First thing to note: it's more appropriate to use different letters for the estimator versus the thing we are trying to estimate--here I'm using $s$ for the estimator and $\sigma$ for the population parameter we are trying to estimate.

I'm hypothesizing that the sample variance $s^2 = \frac{1}{2}(X_1^2 + X_2^2)$ is an unbiased of the population variance $\sigma^2$. A few facts we will use:

  1. We know that $Var(X_1) = Var(X_2) = \sigma^2$, since they are from the same population.

  2. We know that the variance formula is $Var(X_1) = E(X_1^2) + E(X_1)^2 = E(X_1^2)$ since $E(X_1) = 0$. It's similar to show that $Var(X_2) = E(X_2^2)$.

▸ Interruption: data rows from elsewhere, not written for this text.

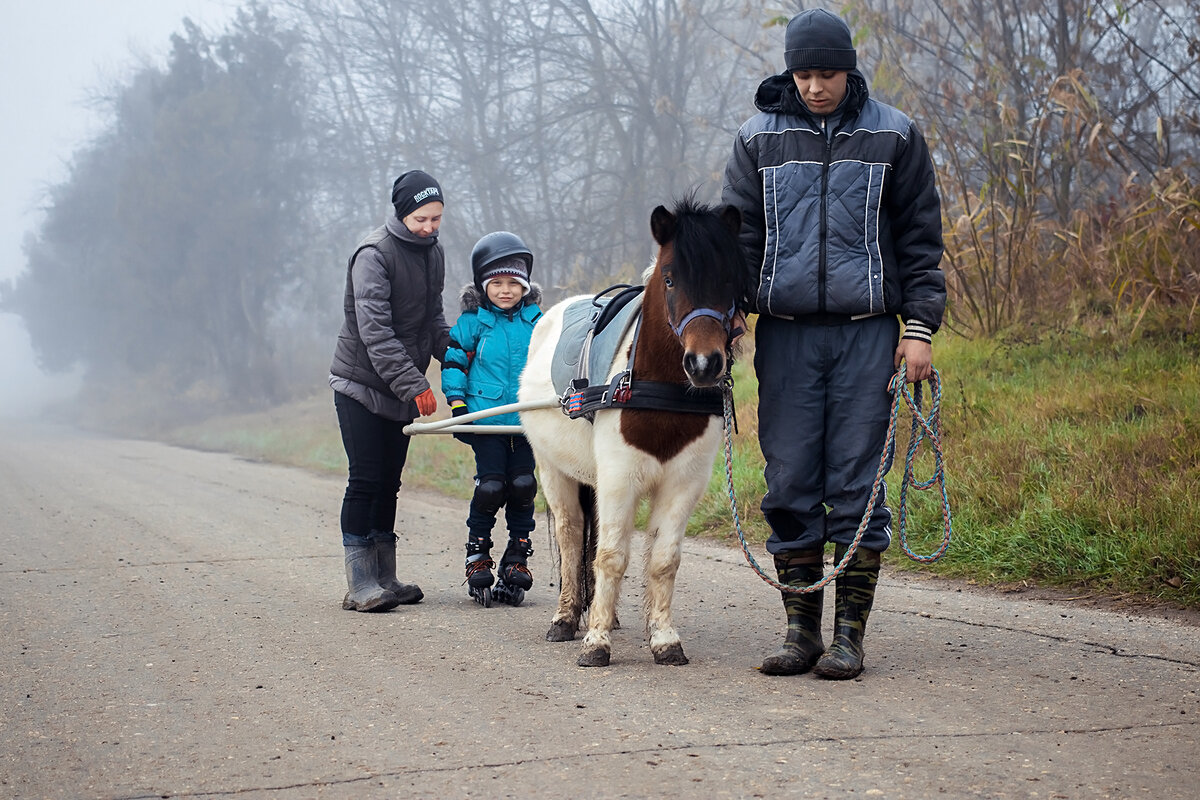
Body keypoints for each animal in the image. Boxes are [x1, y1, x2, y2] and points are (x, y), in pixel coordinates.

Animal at [520, 200, 744, 671]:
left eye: (730, 279)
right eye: (670, 278)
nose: (704, 364)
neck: (658, 389)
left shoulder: (682, 485)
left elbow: (663, 560)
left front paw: (663, 639)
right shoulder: (619, 480)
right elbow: (610, 556)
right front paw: (595, 642)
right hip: (553, 469)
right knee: (571, 535)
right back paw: (566, 618)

Then, using all the information I prove unbiasedness.

$$ \begin{align*} E(s^2) &= E\left(\frac{1}{2}(X_1^2 + X_2^2)\right) \\ &= \frac{1}{2}(E(X_1^2) + E(X_2^2)) \\ &= \frac{1}{2}(Var(X_1) + Var(X_2)) \\ &= \frac{1}{2}(\sigma^2 + \sigma^2) \\ &= \frac{1}{2}(2 \sigma^2) \\ &= \sigma^2 \end{align*} $$

Since we showed the expected value of our estimator, $E(s^2)$, is equal to the population parameter we are trying to estimate, $\sigma^2$, we have proved unbiasedness.